(Excerpt from a dataset)
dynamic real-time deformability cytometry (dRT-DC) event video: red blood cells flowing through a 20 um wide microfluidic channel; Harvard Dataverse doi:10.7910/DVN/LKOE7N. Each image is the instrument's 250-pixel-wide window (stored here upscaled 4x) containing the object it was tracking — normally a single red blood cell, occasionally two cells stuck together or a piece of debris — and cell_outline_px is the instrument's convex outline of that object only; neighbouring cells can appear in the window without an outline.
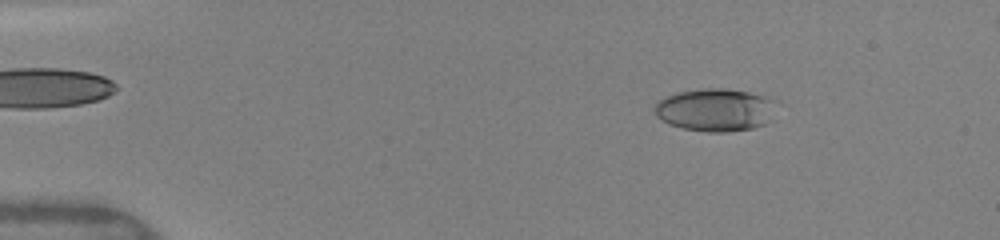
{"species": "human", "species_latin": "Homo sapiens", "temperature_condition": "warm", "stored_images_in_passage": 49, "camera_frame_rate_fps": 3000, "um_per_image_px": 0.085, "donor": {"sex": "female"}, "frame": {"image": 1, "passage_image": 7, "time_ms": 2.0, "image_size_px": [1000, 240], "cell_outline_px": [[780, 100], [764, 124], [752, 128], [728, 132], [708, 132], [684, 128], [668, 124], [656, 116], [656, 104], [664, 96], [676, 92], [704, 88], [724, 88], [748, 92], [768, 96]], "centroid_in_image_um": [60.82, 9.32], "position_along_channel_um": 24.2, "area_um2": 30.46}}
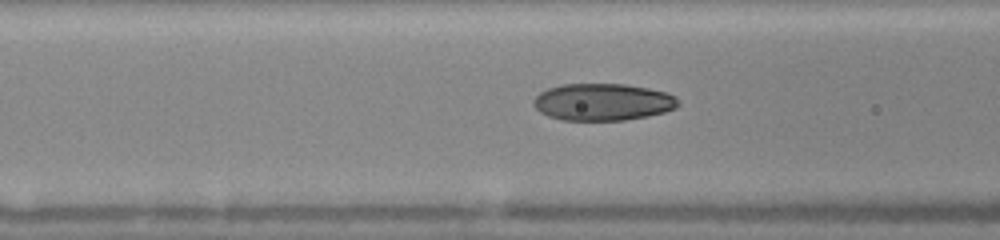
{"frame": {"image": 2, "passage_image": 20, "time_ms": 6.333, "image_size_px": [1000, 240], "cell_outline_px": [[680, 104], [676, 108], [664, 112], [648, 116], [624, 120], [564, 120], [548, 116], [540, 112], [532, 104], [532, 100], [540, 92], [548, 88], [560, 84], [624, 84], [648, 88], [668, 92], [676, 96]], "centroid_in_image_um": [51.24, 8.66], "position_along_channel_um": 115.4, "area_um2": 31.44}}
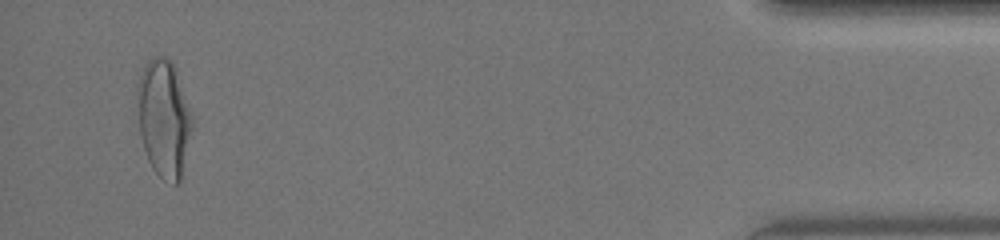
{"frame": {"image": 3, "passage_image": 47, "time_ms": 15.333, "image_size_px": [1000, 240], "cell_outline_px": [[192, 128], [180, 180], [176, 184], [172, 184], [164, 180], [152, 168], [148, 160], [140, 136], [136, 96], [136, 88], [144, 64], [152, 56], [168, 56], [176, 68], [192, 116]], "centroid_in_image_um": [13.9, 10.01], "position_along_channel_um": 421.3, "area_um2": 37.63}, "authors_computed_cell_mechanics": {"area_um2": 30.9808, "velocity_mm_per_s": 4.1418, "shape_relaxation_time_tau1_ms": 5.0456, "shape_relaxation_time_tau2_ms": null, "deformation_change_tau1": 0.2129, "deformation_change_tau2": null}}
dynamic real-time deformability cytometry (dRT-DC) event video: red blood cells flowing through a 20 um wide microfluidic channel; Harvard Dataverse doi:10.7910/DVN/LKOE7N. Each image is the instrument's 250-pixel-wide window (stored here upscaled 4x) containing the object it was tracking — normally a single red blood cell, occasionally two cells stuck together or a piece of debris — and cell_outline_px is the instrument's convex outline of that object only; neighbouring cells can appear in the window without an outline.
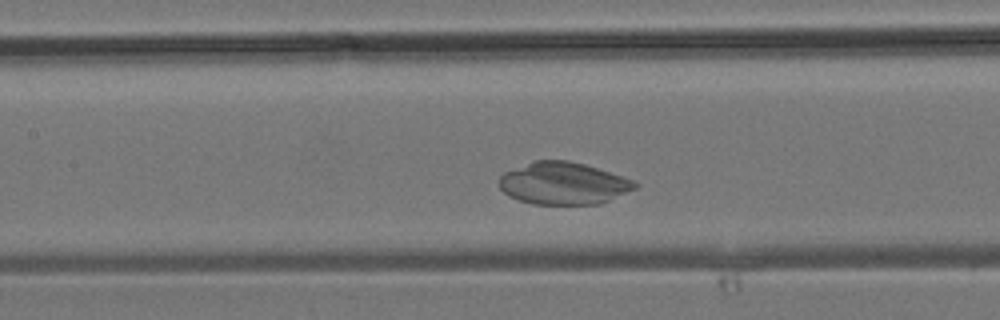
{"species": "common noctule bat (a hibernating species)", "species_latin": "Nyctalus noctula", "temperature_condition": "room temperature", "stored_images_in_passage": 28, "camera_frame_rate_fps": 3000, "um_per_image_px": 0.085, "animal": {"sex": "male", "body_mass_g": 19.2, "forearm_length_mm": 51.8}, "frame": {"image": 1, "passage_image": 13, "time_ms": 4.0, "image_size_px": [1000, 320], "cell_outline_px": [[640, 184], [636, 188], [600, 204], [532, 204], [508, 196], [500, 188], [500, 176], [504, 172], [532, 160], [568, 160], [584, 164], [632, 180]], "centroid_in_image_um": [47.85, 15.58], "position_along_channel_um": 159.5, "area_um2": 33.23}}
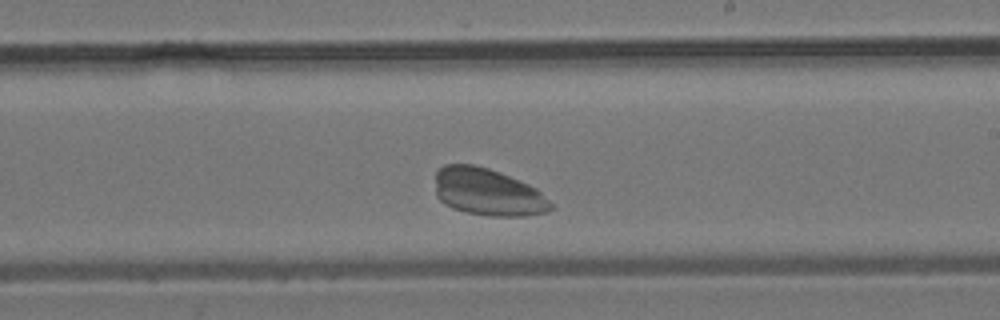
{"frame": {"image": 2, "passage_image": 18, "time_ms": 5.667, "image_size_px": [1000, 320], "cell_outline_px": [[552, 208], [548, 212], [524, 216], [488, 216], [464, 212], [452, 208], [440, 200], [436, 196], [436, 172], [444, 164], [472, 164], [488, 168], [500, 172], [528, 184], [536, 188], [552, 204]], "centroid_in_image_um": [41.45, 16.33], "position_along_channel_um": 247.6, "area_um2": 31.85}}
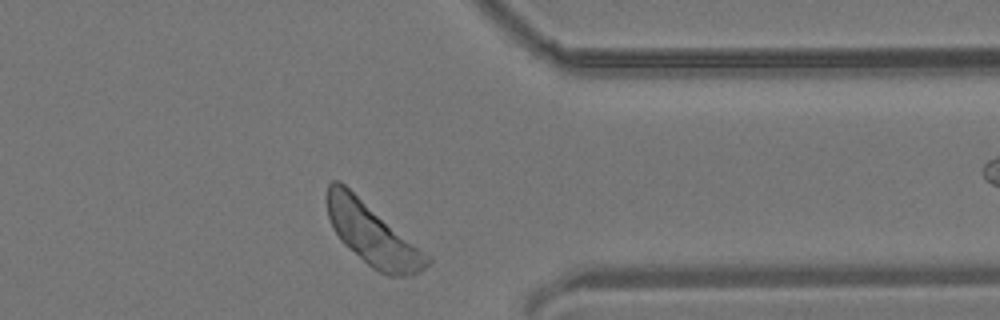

### What needs to be done
Restate every record exactly, please; do not copy the pictures.

### Exercise result
dynamic real-time deformability cytometry (dRT-DC) event video: red blood cells flowing through a 20 um wide microfluidic channel; Harvard Dataverse doi:10.7910/DVN/LKOE7N. Each image is the instrument's 250-pixel-wide window (stored here upscaled 4x) containing the object it was tracking — normally a single red blood cell, occasionally two cells stuck together or a piece of debris — and cell_outline_px is the instrument's convex outline of that object only; neighbouring cells can appear in the window without an outline.
{"species": "human", "species_latin": "Homo sapiens", "temperature_condition": "warm", "stored_images_in_passage": 49, "camera_frame_rate_fps": 3000, "um_per_image_px": 0.085, "donor": {"sex": "female"}, "frame": {"image": 1, "passage_image": 7, "time_ms": 2.0, "image_size_px": [1000, 240], "cell_outline_px": [[780, 100], [764, 124], [752, 128], [728, 132], [708, 132], [684, 128], [668, 124], [656, 116], [656, 104], [664, 96], [676, 92], [704, 88], [724, 88], [748, 92], [768, 96]], "centroid_in_image_um": [60.82, 9.32], "position_along_channel_um": 24.2, "area_um2": 30.46}}
{"frame": {"image": 2, "passage_image": 20, "time_ms": 6.333, "image_size_px": [1000, 240], "cell_outline_px": [[680, 104], [676, 108], [664, 112], [648, 116], [624, 120], [564, 120], [548, 116], [540, 112], [532, 104], [532, 100], [540, 92], [548, 88], [560, 84], [624, 84], [648, 88], [668, 92], [676, 96]], "centroid_in_image_um": [51.24, 8.66], "position_along_channel_um": 115.4, "area_um2": 31.44}}
{"frame": {"image": 3, "passage_image": 47, "time_ms": 15.333, "image_size_px": [1000, 240], "cell_outline_px": [[192, 128], [180, 180], [176, 184], [172, 184], [164, 180], [152, 168], [148, 160], [140, 136], [136, 96], [136, 88], [144, 64], [152, 56], [168, 56], [176, 68], [192, 116]], "centroid_in_image_um": [13.9, 10.01], "position_along_channel_um": 421.3, "area_um2": 37.63}, "authors_computed_cell_mechanics": {"area_um2": 30.9808, "velocity_mm_per_s": 4.1418, "shape_relaxation_time_tau1_ms": 5.0456, "shape_relaxation_time_tau2_ms": null, "deformation_change_tau1": 0.2129, "deformation_change_tau2": null}}
dynamic real-time deformability cytometry (dRT-DC) event video: red blood cells flowing through a 20 um wide microfluidic channel; Harvard Dataverse doi:10.7910/DVN/LKOE7N. Each image is the instrument's 250-pixel-wide window (stored here upscaled 4x) containing the object it was tracking — normally a single red blood cell, occasionally two cells stuck together or a piece of debris — and cell_outline_px is the instrument's convex outline of that object only; neighbouring cells can appear in the window without an outline.
{"species": "common noctule bat (a hibernating species)", "species_latin": "Nyctalus noctula", "temperature_condition": "room temperature", "stored_images_in_passage": 28, "camera_frame_rate_fps": 3000, "um_per_image_px": 0.085, "animal": {"sex": "male", "body_mass_g": 19.2, "forearm_length_mm": 51.8}, "frame": {"image": 1, "passage_image": 13, "time_ms": 4.0, "image_size_px": [1000, 320], "cell_outline_px": [[640, 184], [636, 188], [600, 204], [532, 204], [508, 196], [500, 188], [500, 176], [504, 172], [532, 160], [568, 160], [584, 164], [632, 180]], "centroid_in_image_um": [47.85, 15.58], "position_along_channel_um": 159.5, "area_um2": 33.23}}
{"frame": {"image": 2, "passage_image": 18, "time_ms": 5.667, "image_size_px": [1000, 320], "cell_outline_px": [[552, 208], [548, 212], [524, 216], [488, 216], [464, 212], [452, 208], [440, 200], [436, 196], [436, 172], [444, 164], [472, 164], [488, 168], [500, 172], [528, 184], [536, 188], [552, 204]], "centroid_in_image_um": [41.45, 16.33], "position_along_channel_um": 247.6, "area_um2": 31.85}}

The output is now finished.